There is a wide variety of paper stocks and cover bindings. Figure out what you want early on. Your colorist will especially want to know what kind of paper you intend to print on. There is no rule that says that graphic novels have to be printed on high quality paper. Newsprint is a valid option, and there are several grades. Alterna Comics uses newsprint and readers are very happy with that choice.

Newsprint is a valid option for your paper stock. Many readers will prefer it. You might be surprised at how good it can look. This panel is taken from ‘Gen 13’, second series, #8, by Choi, Campbell & Garner.

Ashcans cost more per unit to produce than regular sized books do. Keep this in mind before you decide to include an ashcan in one of your campaign tiers. If the number of backers is not too large, you can produce your ashcans by yourself, either at home or at a self-service print shop. However, if you do that, these ashcans may not be seen as collectable, as they can be easily reproduced by anyone with a good photocopier. Also keep in mind that the more pages you have in a home-made booklet or ashcan, the more that they will protrude at the edge. A professional printing press is always preferable.

Avoid politics, and especially avoid lecturing your readers. If you know what you’re doing, or if there is a good reason, you can make a part of the story political. A conservative reader will not have an objection to reading a book which features Clement Attlee or Barack Obama. A liberal reader will not have an objection to reading a book featuring Nixon or Thatcher. Are those characters there to serve the story? If they are central characters, perhaps your audience will not be as broad.

Most comic books feature superheroes. But comic books, and particularly graphic novels, do not need to have anything to do with superheroes. Several ComicsGate books go in a different direction completely. Some of the best stories ever written feature normal people who face extraordinary, yet realistic, circumstances. If you have seen a film by Hitchcock, you have seen that kind of story.

‘Rear Window’ was made in 1954. It will be watched and talked about long after trendy superhero films are forgotten. You don’t need superheroes to tell good stories in a captivating way.

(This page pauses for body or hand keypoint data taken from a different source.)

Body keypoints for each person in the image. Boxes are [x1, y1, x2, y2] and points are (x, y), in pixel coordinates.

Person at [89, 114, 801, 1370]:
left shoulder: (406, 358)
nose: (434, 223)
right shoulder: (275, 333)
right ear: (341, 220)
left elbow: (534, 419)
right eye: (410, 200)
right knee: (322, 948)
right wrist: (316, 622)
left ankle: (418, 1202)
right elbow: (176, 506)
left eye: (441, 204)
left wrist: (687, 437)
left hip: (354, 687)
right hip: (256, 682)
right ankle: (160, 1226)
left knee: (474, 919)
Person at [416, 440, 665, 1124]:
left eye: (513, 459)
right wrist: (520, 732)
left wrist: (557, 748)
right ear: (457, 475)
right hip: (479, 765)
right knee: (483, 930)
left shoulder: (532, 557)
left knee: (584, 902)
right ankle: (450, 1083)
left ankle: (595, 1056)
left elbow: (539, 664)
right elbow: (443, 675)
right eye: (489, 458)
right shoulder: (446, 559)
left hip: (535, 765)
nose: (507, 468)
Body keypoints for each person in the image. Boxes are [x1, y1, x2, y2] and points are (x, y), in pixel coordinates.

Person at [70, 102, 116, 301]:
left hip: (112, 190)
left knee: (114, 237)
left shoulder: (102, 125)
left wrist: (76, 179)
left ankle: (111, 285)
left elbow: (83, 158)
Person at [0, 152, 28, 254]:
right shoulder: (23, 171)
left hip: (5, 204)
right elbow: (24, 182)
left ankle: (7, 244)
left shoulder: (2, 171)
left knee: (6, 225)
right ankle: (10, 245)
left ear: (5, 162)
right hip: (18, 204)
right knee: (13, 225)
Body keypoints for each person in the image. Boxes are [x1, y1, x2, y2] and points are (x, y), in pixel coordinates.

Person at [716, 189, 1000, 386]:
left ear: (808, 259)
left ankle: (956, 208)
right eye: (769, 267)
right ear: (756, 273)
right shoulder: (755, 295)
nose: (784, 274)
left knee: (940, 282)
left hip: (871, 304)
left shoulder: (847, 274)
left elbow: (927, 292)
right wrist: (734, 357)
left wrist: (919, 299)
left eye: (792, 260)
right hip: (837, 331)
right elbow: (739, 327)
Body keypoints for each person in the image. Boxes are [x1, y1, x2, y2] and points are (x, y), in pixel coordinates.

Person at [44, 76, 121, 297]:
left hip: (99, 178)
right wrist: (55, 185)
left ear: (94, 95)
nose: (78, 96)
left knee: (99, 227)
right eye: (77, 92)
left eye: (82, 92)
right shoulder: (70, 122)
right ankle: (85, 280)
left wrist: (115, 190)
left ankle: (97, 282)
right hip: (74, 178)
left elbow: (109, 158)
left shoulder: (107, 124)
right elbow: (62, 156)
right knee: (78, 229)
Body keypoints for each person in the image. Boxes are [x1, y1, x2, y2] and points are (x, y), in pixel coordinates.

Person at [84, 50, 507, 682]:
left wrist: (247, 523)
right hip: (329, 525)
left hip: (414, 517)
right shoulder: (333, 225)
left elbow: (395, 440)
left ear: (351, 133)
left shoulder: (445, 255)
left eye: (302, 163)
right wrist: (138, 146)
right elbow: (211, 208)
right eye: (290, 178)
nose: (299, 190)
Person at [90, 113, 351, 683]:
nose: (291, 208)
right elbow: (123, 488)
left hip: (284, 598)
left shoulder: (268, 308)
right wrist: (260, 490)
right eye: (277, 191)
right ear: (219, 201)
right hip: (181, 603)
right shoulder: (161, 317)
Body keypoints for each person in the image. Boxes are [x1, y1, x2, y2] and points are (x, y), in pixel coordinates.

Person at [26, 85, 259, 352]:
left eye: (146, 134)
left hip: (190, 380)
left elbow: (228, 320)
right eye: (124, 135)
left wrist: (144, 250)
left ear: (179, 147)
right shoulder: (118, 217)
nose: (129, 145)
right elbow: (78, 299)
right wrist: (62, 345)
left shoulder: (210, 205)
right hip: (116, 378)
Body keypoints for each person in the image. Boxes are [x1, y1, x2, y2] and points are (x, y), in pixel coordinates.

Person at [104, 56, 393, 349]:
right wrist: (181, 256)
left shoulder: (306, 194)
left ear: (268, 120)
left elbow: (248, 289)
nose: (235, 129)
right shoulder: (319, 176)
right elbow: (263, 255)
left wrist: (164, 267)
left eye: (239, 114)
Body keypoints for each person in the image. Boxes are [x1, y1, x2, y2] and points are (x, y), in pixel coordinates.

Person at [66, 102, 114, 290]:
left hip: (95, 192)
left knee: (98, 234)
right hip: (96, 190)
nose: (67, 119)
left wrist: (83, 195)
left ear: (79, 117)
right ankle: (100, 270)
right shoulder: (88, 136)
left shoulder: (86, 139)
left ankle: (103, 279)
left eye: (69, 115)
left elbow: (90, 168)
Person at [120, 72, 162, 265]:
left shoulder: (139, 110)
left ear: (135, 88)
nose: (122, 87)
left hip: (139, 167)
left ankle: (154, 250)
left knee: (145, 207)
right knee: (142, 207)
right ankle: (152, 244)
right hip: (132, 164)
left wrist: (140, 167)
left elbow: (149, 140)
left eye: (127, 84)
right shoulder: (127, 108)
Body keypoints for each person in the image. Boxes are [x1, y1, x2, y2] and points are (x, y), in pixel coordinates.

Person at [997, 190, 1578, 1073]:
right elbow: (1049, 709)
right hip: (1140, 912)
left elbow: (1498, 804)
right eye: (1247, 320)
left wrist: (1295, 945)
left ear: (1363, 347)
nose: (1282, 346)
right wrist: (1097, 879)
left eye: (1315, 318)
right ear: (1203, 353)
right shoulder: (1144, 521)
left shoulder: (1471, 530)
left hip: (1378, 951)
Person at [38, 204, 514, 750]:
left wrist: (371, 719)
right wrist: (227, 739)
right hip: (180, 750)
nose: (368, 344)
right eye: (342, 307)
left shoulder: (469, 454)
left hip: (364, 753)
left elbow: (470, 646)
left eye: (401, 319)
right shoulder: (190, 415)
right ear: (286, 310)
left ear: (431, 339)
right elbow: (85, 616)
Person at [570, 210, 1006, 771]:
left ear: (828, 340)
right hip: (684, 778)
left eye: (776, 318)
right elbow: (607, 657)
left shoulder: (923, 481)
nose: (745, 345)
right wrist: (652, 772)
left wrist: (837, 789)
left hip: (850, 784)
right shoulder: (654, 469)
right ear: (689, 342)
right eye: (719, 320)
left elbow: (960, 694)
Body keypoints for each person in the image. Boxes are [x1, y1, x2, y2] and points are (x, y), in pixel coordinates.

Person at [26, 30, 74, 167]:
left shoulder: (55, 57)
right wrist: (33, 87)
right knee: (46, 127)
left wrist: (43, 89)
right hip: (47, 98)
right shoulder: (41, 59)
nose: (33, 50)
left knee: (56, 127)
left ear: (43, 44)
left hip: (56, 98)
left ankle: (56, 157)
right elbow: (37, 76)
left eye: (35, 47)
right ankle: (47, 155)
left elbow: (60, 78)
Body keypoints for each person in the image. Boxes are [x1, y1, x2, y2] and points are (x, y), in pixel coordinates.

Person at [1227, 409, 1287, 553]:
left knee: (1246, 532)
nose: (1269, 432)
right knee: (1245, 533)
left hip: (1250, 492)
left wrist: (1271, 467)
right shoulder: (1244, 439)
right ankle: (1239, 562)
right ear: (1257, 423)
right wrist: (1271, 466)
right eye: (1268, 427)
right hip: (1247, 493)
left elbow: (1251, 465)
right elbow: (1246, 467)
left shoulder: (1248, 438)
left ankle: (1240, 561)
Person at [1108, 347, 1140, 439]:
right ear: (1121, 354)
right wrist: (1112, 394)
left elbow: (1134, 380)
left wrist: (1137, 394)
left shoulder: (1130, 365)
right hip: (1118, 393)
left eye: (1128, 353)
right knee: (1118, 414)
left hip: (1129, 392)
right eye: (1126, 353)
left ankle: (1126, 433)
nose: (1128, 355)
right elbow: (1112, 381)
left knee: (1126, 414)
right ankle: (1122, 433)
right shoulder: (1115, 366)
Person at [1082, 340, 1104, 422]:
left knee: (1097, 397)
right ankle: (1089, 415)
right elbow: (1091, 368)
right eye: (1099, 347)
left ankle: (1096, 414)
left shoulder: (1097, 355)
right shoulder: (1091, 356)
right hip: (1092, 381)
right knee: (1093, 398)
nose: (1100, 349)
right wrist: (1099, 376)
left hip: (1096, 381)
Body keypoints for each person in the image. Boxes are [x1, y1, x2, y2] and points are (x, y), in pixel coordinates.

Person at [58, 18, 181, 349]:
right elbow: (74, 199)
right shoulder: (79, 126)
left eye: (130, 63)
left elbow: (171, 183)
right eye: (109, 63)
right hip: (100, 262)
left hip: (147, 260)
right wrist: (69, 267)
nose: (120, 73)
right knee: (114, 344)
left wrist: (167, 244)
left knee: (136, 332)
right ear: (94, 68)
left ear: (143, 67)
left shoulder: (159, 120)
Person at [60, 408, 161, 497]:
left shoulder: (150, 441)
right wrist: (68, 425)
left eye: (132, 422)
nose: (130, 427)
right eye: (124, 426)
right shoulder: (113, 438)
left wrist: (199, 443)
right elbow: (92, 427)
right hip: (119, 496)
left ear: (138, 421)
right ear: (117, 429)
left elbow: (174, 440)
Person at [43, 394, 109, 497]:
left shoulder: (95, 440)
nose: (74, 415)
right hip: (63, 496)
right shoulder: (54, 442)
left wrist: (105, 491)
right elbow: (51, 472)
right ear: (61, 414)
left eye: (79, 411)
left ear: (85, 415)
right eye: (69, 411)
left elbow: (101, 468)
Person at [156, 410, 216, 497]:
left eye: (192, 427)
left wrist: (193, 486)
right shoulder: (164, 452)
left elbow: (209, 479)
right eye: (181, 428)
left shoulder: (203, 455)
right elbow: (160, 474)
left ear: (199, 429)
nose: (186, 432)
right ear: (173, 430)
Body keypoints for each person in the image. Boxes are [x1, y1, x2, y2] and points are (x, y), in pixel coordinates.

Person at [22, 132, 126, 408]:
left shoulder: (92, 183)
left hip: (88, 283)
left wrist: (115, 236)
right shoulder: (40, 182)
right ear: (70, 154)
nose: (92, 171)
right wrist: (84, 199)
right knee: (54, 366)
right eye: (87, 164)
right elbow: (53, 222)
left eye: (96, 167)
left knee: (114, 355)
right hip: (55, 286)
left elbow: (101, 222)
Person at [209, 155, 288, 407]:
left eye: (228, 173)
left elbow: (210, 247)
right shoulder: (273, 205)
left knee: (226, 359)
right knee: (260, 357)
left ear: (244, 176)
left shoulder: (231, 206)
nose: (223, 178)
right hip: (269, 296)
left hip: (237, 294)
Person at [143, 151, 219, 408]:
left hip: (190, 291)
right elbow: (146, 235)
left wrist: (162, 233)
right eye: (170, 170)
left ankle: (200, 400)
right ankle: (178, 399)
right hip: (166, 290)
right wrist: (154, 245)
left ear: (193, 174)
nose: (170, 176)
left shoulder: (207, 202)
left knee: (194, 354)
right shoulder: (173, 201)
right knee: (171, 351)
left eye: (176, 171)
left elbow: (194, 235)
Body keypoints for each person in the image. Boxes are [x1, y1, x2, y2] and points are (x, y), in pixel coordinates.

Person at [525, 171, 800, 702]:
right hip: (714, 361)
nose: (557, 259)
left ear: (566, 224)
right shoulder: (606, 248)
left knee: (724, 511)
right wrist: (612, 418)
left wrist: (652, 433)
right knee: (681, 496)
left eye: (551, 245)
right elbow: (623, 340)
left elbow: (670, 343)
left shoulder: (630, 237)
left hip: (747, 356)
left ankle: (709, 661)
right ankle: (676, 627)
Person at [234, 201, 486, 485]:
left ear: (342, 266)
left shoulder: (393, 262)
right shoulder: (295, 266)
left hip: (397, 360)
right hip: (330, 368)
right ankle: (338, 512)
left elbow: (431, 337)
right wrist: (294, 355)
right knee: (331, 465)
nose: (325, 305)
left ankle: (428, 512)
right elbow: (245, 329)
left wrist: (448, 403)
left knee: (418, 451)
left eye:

You do not need to have any knowledge of comic books or their history. You don’t need to have any experience in the industry. You don’t have to care about established characters, publishers or titles. You do have to deliver a good product, though. Hopefully, you will also have a deep appreciation of the comic book as a medium.

The Case of the Littlest Umbrella‘ is a Lovecraft-inspired horror story which is suitable for young readers. Like ‘Dead Beats’, it offers something other than a superhero story. A welcome development. The book was created by That Umbrella Guy, who had no experience in the comic book industry.

Michael Crichton has probably not read Thomas Hobbes. Dan Brown has probably not read John Buchan. You are not required to be a connoisseur in film, TV, comic books, art or literature. You don’t even need to be a good writer, although you should try to be. Dan Brown is not a good writer, but he is a terrific storyteller.

You cannot generate more excitement in society than these two novels did. Dan Brown in particular is not a good writer, but you never noticed. You might not create the next ‘Jurassic Park’, but you can learn from these two authors.

You don’t have to be a part of ComicsGate to be successful with a crowdfunded book. You don’t even have to like anyone in it. But you would be very wise to follow their advice. If you make your choices in spite of ComicsGate, you only punish yourself.

If your book is successful enough, you can consider foreign language versions. If your book is written in Portuguese, you might test interest among English readers. If your book is written in English, perhaps Japanese readers might like a Japanese translation. In general, don’t think about foreign language versions until after you have successfully delivered your book. Keep your campaign focused. In any case, a publisher may want to sell your book in foreign markets, and they will take care of translations.